• **Activity**: Copy out word for word the lines below, from the first one through the line containing "Entry: A 50", including both.

[Stored data entries]

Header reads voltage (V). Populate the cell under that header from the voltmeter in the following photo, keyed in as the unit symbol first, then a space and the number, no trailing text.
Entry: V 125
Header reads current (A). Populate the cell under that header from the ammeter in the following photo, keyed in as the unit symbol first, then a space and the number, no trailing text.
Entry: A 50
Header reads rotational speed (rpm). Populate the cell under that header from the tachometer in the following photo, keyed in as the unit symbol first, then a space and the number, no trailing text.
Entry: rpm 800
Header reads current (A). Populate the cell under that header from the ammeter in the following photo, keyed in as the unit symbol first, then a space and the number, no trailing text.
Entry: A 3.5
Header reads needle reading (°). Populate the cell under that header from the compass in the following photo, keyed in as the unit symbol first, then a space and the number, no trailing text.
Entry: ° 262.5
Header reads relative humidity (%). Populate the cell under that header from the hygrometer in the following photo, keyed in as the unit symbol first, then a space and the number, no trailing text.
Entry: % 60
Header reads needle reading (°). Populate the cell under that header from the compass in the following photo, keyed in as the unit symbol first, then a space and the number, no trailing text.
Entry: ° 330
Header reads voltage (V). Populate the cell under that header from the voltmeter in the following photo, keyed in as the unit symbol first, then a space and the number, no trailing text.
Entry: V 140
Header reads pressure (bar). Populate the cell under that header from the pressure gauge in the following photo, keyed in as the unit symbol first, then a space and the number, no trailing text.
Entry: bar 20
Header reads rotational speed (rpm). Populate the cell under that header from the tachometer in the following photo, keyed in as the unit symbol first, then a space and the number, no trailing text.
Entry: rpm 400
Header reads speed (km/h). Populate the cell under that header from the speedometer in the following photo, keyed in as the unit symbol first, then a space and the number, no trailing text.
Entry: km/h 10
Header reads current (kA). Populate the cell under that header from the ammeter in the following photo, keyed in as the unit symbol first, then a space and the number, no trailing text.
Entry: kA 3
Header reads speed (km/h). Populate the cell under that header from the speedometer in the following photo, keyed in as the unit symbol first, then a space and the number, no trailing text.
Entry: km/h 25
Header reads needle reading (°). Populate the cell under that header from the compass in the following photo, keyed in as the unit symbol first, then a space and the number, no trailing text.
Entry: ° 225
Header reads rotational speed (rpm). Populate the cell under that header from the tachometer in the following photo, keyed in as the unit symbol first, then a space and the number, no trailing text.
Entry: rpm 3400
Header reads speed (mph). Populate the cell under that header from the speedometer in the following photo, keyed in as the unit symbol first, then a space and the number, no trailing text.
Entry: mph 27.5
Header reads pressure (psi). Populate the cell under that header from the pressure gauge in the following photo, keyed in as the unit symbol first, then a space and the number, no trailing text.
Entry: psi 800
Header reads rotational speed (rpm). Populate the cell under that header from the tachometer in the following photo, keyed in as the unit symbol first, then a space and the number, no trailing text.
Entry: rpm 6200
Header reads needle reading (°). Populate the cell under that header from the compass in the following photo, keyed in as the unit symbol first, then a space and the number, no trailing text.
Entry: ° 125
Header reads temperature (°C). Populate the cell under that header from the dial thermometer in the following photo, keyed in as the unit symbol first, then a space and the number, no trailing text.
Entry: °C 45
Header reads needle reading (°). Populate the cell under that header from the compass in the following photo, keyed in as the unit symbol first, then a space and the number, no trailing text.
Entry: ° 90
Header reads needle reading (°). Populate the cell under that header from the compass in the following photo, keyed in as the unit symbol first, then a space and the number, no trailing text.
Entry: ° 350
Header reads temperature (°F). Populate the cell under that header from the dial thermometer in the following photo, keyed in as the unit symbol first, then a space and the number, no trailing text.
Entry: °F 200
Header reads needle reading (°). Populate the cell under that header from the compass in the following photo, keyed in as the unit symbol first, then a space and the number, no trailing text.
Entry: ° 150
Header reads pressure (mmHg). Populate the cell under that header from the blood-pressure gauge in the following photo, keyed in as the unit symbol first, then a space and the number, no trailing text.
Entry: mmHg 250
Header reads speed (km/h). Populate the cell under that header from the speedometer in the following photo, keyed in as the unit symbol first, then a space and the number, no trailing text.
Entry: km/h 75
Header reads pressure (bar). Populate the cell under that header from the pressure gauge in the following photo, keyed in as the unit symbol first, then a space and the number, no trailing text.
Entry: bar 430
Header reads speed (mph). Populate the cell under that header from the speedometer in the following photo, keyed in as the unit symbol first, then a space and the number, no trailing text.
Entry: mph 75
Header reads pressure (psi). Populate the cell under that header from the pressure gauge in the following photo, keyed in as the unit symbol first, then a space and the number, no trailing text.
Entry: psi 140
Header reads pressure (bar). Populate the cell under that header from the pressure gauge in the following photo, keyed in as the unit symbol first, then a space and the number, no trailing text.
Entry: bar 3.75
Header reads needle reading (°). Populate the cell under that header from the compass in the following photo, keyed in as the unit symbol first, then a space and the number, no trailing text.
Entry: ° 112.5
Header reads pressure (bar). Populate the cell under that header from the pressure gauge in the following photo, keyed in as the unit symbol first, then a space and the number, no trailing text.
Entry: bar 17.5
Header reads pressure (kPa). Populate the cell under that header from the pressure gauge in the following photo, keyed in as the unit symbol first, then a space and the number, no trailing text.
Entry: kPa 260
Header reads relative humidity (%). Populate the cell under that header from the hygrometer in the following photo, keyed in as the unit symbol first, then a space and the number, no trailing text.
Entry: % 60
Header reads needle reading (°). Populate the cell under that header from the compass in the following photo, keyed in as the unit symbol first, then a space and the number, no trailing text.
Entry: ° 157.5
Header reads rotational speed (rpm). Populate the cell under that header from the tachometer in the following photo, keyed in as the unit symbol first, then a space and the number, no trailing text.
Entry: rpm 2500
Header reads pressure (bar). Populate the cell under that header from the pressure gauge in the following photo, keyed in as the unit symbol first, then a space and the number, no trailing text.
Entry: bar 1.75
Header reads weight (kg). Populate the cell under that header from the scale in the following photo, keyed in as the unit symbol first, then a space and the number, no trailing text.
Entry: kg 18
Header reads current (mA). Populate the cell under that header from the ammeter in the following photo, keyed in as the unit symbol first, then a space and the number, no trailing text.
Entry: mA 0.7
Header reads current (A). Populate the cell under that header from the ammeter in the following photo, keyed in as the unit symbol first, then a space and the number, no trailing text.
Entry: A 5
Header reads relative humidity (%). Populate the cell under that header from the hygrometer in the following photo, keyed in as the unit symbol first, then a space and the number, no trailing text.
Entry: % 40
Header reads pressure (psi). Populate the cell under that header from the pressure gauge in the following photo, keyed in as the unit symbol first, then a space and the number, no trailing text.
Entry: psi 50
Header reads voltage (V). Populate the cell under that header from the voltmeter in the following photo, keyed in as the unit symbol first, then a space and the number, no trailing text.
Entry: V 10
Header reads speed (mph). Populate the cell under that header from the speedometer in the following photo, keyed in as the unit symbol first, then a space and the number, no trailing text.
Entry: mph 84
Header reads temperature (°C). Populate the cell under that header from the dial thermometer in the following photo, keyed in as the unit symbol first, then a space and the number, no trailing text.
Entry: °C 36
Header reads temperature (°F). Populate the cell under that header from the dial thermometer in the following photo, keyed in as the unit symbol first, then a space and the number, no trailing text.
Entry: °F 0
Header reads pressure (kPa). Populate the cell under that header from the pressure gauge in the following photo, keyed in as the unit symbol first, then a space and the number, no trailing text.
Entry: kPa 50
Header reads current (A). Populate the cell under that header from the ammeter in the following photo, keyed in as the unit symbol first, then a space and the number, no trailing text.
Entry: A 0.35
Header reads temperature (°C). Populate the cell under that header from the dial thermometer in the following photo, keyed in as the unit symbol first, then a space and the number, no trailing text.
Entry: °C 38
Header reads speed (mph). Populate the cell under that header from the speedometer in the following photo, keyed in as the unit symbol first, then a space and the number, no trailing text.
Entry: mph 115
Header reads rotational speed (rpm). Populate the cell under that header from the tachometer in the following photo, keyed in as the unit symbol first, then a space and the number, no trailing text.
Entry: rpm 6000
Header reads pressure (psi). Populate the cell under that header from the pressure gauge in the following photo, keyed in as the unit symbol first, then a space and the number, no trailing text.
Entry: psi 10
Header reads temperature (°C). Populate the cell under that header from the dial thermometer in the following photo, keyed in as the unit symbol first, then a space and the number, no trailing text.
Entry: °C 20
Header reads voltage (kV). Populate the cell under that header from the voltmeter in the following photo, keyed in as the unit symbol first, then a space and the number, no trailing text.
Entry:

• **Response area**:
Header reads voltage (V). Populate the cell under that header from the voltmeter in the following photo, keyed in as the unit symbol first, then a space and the number, no trailing text.
Entry: V 125
Header reads current (A). Populate the cell under that header from the ammeter in the following photo, keyed in as the unit symbol first, then a space and the number, no trailing text.
Entry: A 50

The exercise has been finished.